De Commissie beslist dat Tussenpersoon gehouden is het Verzekeringspakket vanaf 28 december 2016 ongewijzigd voort te zetten en binnen vier weken na de dag waarop een afschrift van deze beslissing aan partijen is verstuurd, aan Consument daarover nieuwe polissen te zenden.

De uitspraak heeft de vorm van een niet-bindend advies. Tegen deze uitspraak staat geen hoger beroep open bij de Commissie van Beroep Financiële Dienstverlening. U kunt de zaak nog wel aan de rechter voorleggen.

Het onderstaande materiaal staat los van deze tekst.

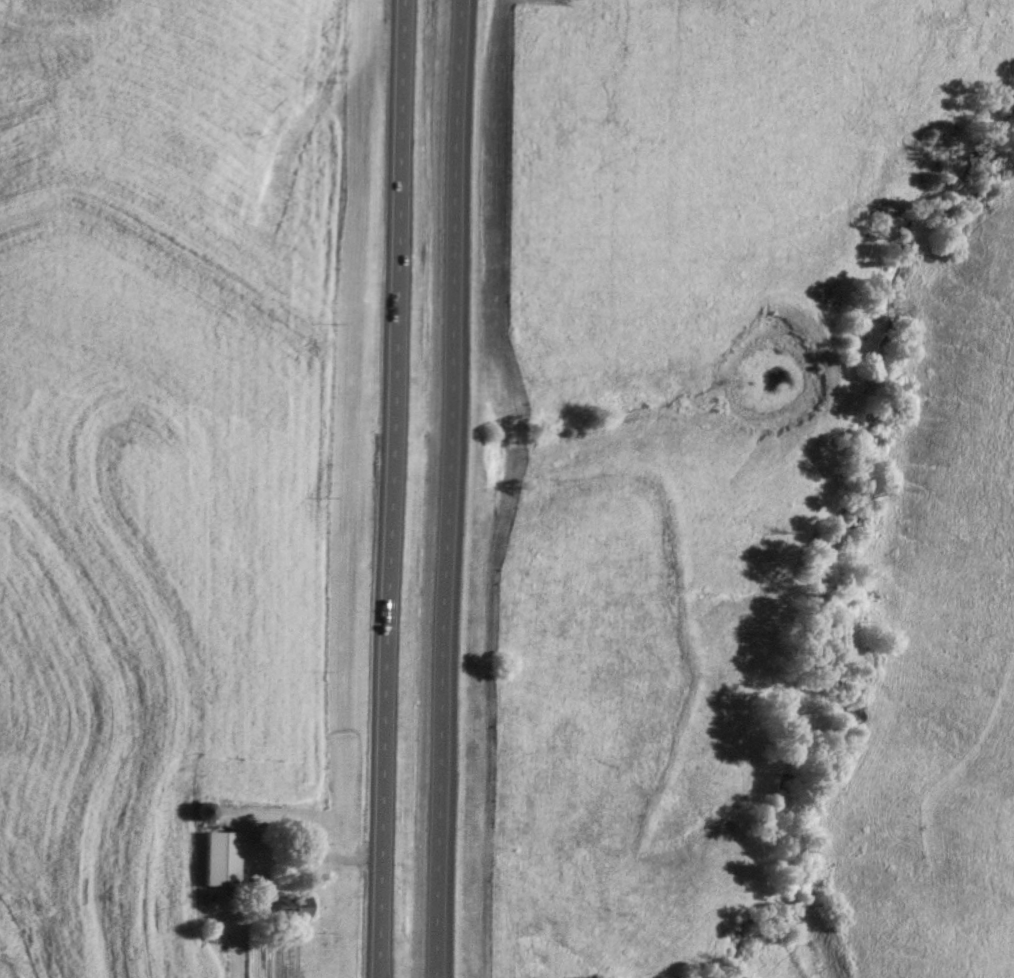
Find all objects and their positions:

U kunt, binnen twee weken na de verzenddatum van deze uitspraak, bij de Voorzitter van de Geschillencommissie Financiële Dienstverlening schriftelijk een verzoek indienen tot herstel van kennelijke vergissingen in de uitspraak. U moet daarbij met name denken aan correctie van reken- of schrijffouten en verbetering van namen en data. De volledige procedure met de termijnen die daarbij in acht moeten worden genomen staat beschreven in artikel 46 van het Reglement.